JC - Inclusive, a campanha que levou Melo à Assembleia Legislativa trabalhou com a ideia de que as pessoas que se arrependeram do voto em Porto Alegre tinham uma segunda chance de votar no emedebista...
Ibsen - Isso mesmo. Por isso, entendo que o candidato que tem mais naturalidade é o Sebastião Melo. Mas qualquer um dos dois - Melo ou Schirmer - representaria bem o partido na eleição.
JC - A ida de Schirmer para o governo federal, no qual assumiu um cargo na gestão Bolsonaro, deixa o caminho livre para o Melo?

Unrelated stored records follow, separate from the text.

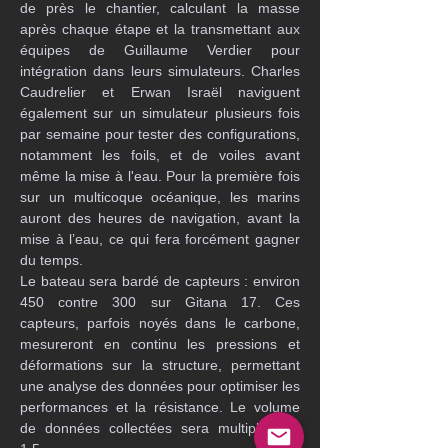
de près le chantier, calculant la masse 
après chaque étape et la transmettant aux 
équipes de Guillaume Verdier pour 
intégration dans leurs simulateurs. Charles 
Caudrelier et Erwan Israël naviguent 
également sur un simulateur plusieurs fois 
par semaine pour tester des configurations, 
notamment les foils, et de voiles avant 
même la mise à l'eau. Pour la première fois 
sur un multicoque océanique, les marins 
auront des heures de navigation, avant la 
mise à l’eau, ce qui fera forcément gagner 
du temps. 
Le bateau sera bardé de capteurs : environ 
450 contre 300 sur Gitana 17. Ces 
capteurs, parfois noyés dans le carbone, 
mesureront en continu les pressions et 
déformations sur la structure, permettant 
une analyse des données pour optimiser les 
performances et la résistance. Le volume 
de données collectées sera multiplié par 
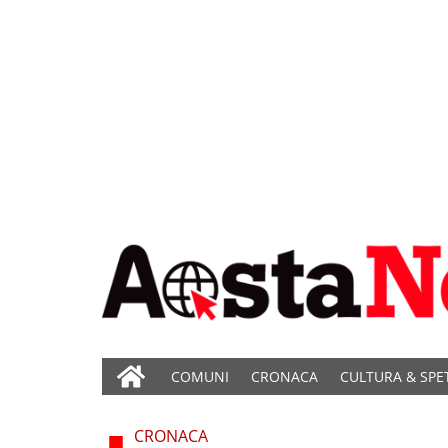
COMUNI
CRONACA
CULTURA & SPE
CRONACA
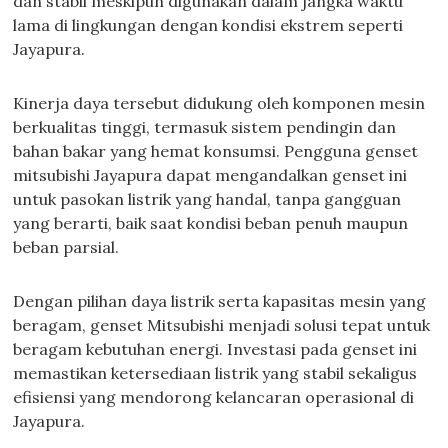
dan stabil meskipun digunakan dalam jangka waktu
lama di lingkungan dengan kondisi ekstrem seperti
Jayapura.
Kinerja daya tersebut didukung oleh komponen mesin
berkualitas tinggi, termasuk sistem pendingin dan
bahan bakar yang hemat konsumsi. Pengguna genset
mitsubishi Jayapura dapat mengandalkan genset ini
untuk pasokan listrik yang handal, tanpa gangguan
yang berarti, baik saat kondisi beban penuh maupun
beban parsial.
Dengan pilihan daya listrik serta kapasitas mesin yang
beragam, genset Mitsubishi menjadi solusi tepat untuk
beragam kebutuhan energi. Investasi pada genset ini
memastikan ketersediaan listrik yang stabil sekaligus
efisiensi yang mendorong kelancaran operasional di
Jayapura.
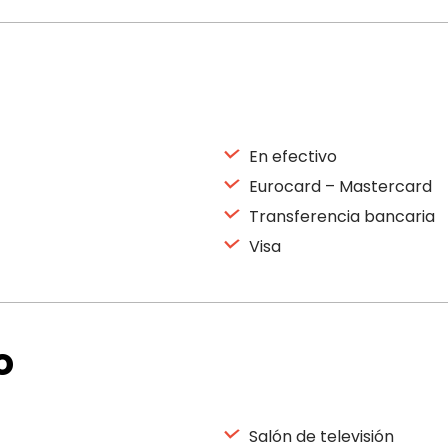
En efectivo
Eurocard – Mastercard
Transferencia bancaria
Visa
o
Salón de televisión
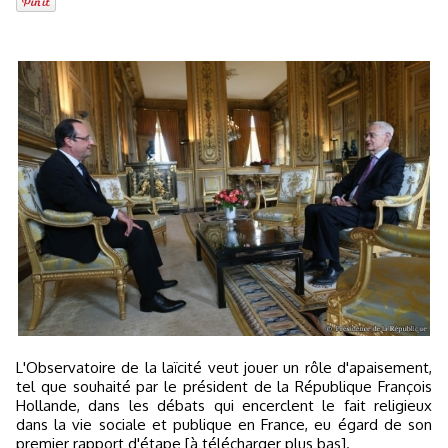
L'Observatoire de la laïcité veut jouer un rôle d'apaisement,
tel que souhaité par le président de la République François
Hollande, dans les débats qui encerclent le fait religieux
dans la vie sociale et publique en France, eu égard de son
premier rapport d'étape [à télécharger plus bas].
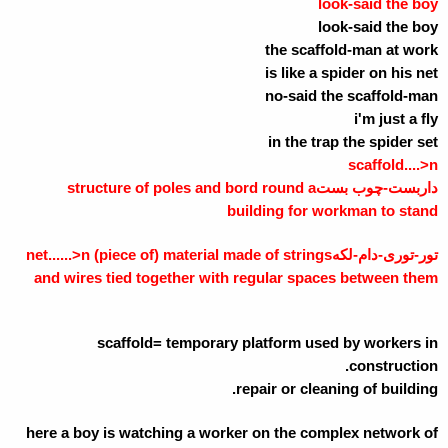
look-said the boy
look-said the boy
the scaffold-man at work
is like a spider on his net
no-said the scaffold-man
i'm just a fly
in the trap the spider set
scaffold....>n
داربست-چوب بست
structure of poles and bord round a
building for workman to stand
تور-توری-دام-لکه
net......>n (piece of) material made of strings
and wires tied together with regular spaces between them
scaffold= temporary platform used by workers in
construction.
repair or cleaning of building.
here a boy is watching a worker on the complex network of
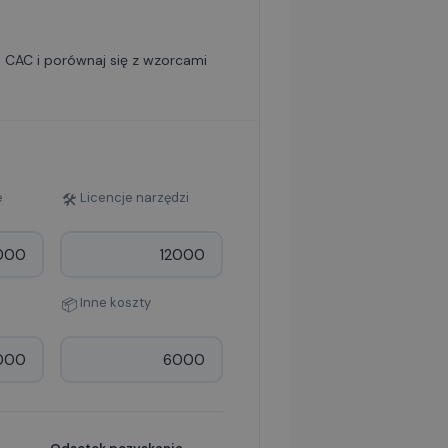
 CAC i porównaj się z wzorcami
e
Licencje narzędzi
🛠
Inne koszty
📦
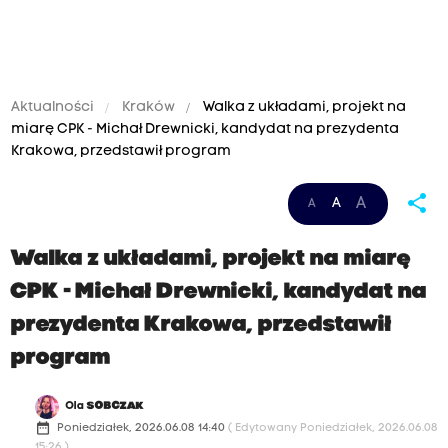
Aktualności
Kraków
Walka z układami, projekt na
miarę CPK - Michał Drewnicki, kandydat na prezydenta
Krakowa, przedstawił program
share
A
A
A
Walka z układami, projekt na miarę
CPK - Michał Drewnicki, kandydat na
prezydenta Krakowa, przedstawił
program
Ola
SOBCZAK
date_range
Poniedziałek, 2026.06.08 14:40
( Edytowany Poniedziałek, 2026.06.08
15:26 )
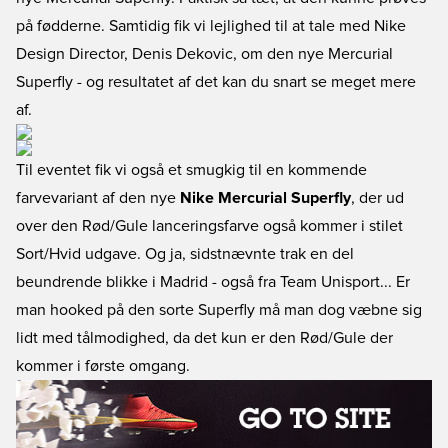
på fødderne. Samtidig fik vi lejlighed til at tale med Nike
Design Director, Denis Dekovic, om den nye Mercurial
Superfly - og resultatet af det kan du snart se meget mere
af.
Til eventet fik vi også et smugkig til en kommende
farvevariant af den nye
Nike Mercurial Superfly
, der ud
over den Rød/Gule lanceringsfarve også kommer i stilet
Sort/Hvid udgave. Og ja, sidstnævnte trak en del
beundrende blikke i Madrid - også fra Team Unisport... Er
man hooked på den sorte Superfly må man dog væbne sig
lidt med tålmodighed, da det kun er den Rød/Gule der
kommer i første omgang.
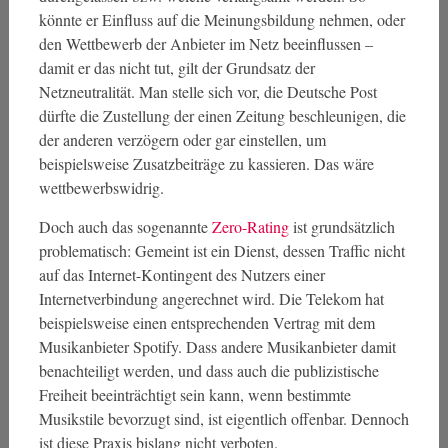
könnte er Einfluss auf die Meinungsbildung nehmen, oder
den Wettbewerb der Anbieter im Netz beeinflussen –
damit er das nicht tut, gilt der Grundsatz der
Netzneutralität. Man stelle sich vor, die Deutsche Post
dürfte die Zustellung der einen Zeitung beschleunigen, die
der anderen verzögern oder gar einstellen, um
beispielsweise Zusatzbeiträge zu kassieren. Das wäre
wettbewerbswidrig.
Doch auch das sogenannte
Zero-Rating
ist grundsätzlich
problematisch: Gemeint ist ein Dienst, dessen Traffic nicht
auf das Internet-Kontingent des Nutzers einer
Internetverbindung angerechnet wird. Die Telekom hat
beispielsweise einen entsprechenden Vertrag mit dem
Musikanbieter Spotify. Dass andere Musikanbieter damit
benachteiligt werden, und dass auch die publizistische
Freiheit beeinträchtigt sein kann, wenn bestimmte
Musikstile bevorzugt sind, ist eigentlich offenbar. Dennoch
ist diese Praxis bislang nicht verboten.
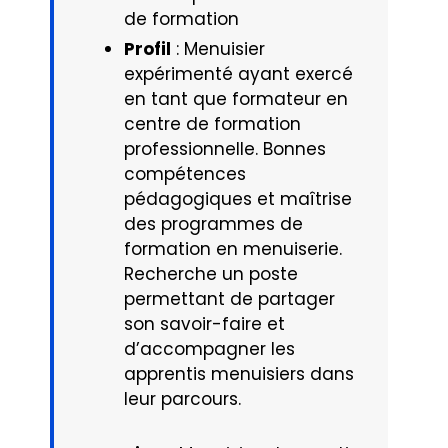
de formation
Profil
: Menuisier
expérimenté ayant exercé
en tant que formateur en
centre de formation
professionnelle. Bonnes
compétences
pédagogiques et maîtrise
des programmes de
formation en menuiserie.
Recherche un poste
permettant de partager
son savoir-faire et
d’accompagner les
apprentis menuisiers dans
leur parcours.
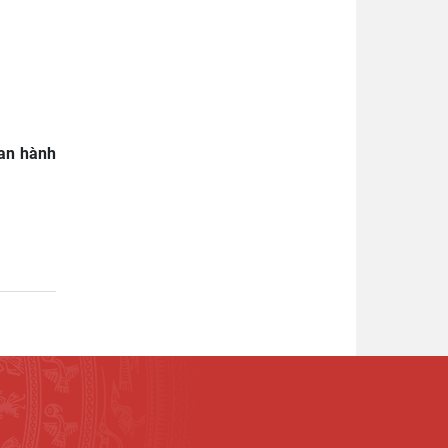
ban hành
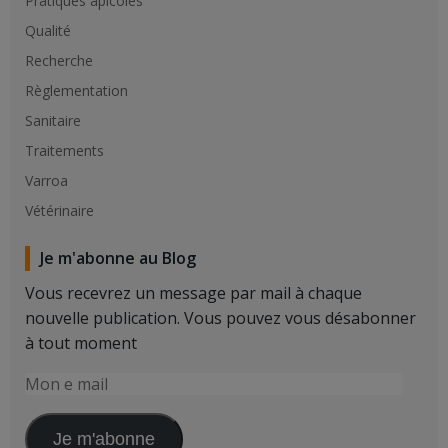
Pratiques apicoles
Qualité
Recherche
Règlementation
Sanitaire
Traitements
Varroa
Vétérinaire
Je m'abonne au Blog
Vous recevrez un message par mail à chaque
nouvelle publication. Vous pouvez vous désabonner
à tout moment
Mon
e
mail
Je m'abonne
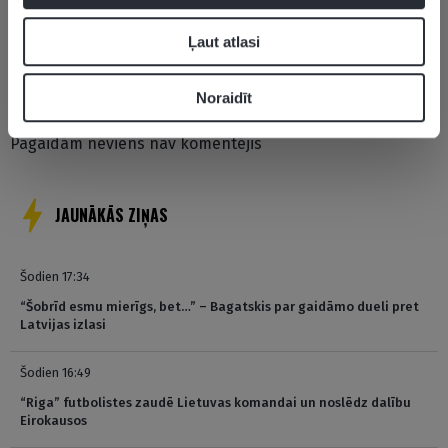
Ļaut atlasi
Pievienot komentāru
Noraidīt
Pagaidām neviens nav komentējis
JAUNĀKĀS ZIŅAS
Šodien 17:34
“Šobrīd esmu mierīgs, bet…” – Bagatskis par gaidāmo dueli pret
Latvijas izlasi
Šodien 16:49
“Riga” futbolistes zaudē Lietuvas komandai un noslēdz dalību
Eirokausos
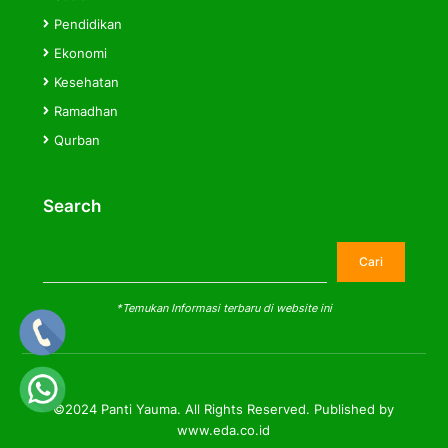
Pendidikan
Ekonomi
Kesehatan
Ramadhan
Qurban
Search
Cari
Cari
*Temukan Informasi terbaru di website ini
©2024 Panti Yauma. All Rights Reserved. Published by
www.eda.co.id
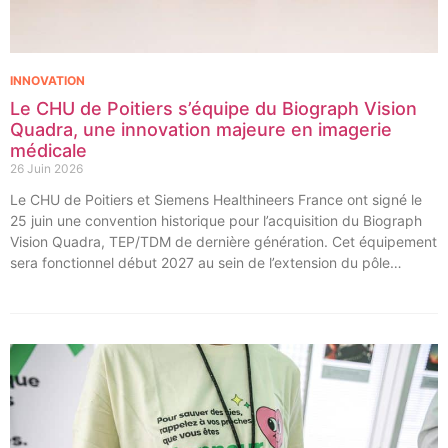
INNOVATION
Le CHU de Poitiers s’équipe du Biograph Vision
Quadra, une innovation majeure en imagerie
médicale
26 Juin 2026
Le CHU de Poitiers et Siemens Healthineers France ont signé le
25 juin une convention historique pour l’acquisition du Biograph
Vision Quadra, TEP/TDM de dernière génération. Cet équipement
sera fonctionnel début 2027 au sein de l’extension du pôle
régional de cancérologie du CHU, marquant une étape clé dans
l’excellence clinique et scientifique de l’établissement. Ce projet
représente un investissement de 9,5 millions d’euros pour
l’acquisition et l’installation de l’équipement au cœur même du
pôle régional de cancérologie.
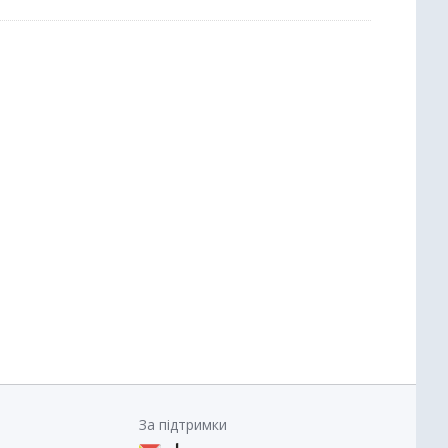
За підтримки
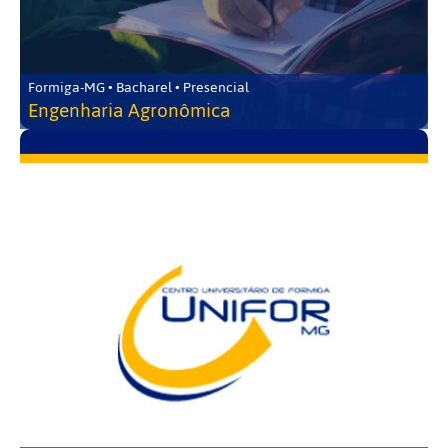
Formiga-MG • Bacharel • Presencial
Engenharia Agronômica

Ibsen - Não saberia dizer qual é a intenção do Schirmer (ao assumir o cargo em Brasília). Ele nunca se colocou como candidato. O que ele fez foi transferir o título para cá. Aliás, não foi a primeira vez. Ele já era eleitor em Porto Alegre em 1992. Nesse ano, ele foi o nosso candidato à prefeitura e foi para o segundo turno com o Tarso Genro (PT). Lembro bem, porque, naquela eleição, eu era o candidato natural do partido. Nem teria disputa. Mas eu era o presidente da Câmara dos Deputados e estávamos em pleno processo de impeachment do (Fernando) Collor (de Mello). Para se ter uma ideia, a votação do impeachment aconteceu no dia 29 de setembro de 1992, e a eleição ocorreu quatro dias depois, em 3 de outubro, então eu não podia ser candidato. Aí, fizemos um apelo ao Schirmer para transferir o título para cá e ser o candidato. Mais tarde, ele transferiu o título para Santa Maria, onde se elegeu prefeito.

Perfil

Ibsen Valls Pinheiro tem 84 anos e é natural de São Borja. Graduado em Direito pela Pucrs, trabalhou como advogado, procurador, promotor de Justiça e jornalista. O início da militância foi no Partido Comunista Brasileiro. Instaurado o bipartidarismo pela ditadura militar, em 1966, filiou-se ao MDB. Na sigla, elegeu-se vereador (1977), deputado estadual (1979) e deputado federal (1982) por três mandatos consecutivos. Em 1991, como presidente da Câmara dos Deputados, comandou o processo de impeachment do ex-presidente Fernando Collor de Mello (então PRN, hoje no Pros). Em 1994, acusado de envolvimento em irregularidades, foi cassado. Em 2004, elegeu--se novamente vereador de Porto Alegre. Em 2006, conquistou mais uma vez uma vaga na Câmara dos Deputados. Foi presidente do MDB gaúcho entre 2010 e 2012. Em 2014, foi eleito suplente de deputado estadual e assumiu com a saída de titulares para o secretariado estadual. Em abril de 2018, foi à tribuna da Assembleia para anunciar que deixaria o cargo e não concorreria mais.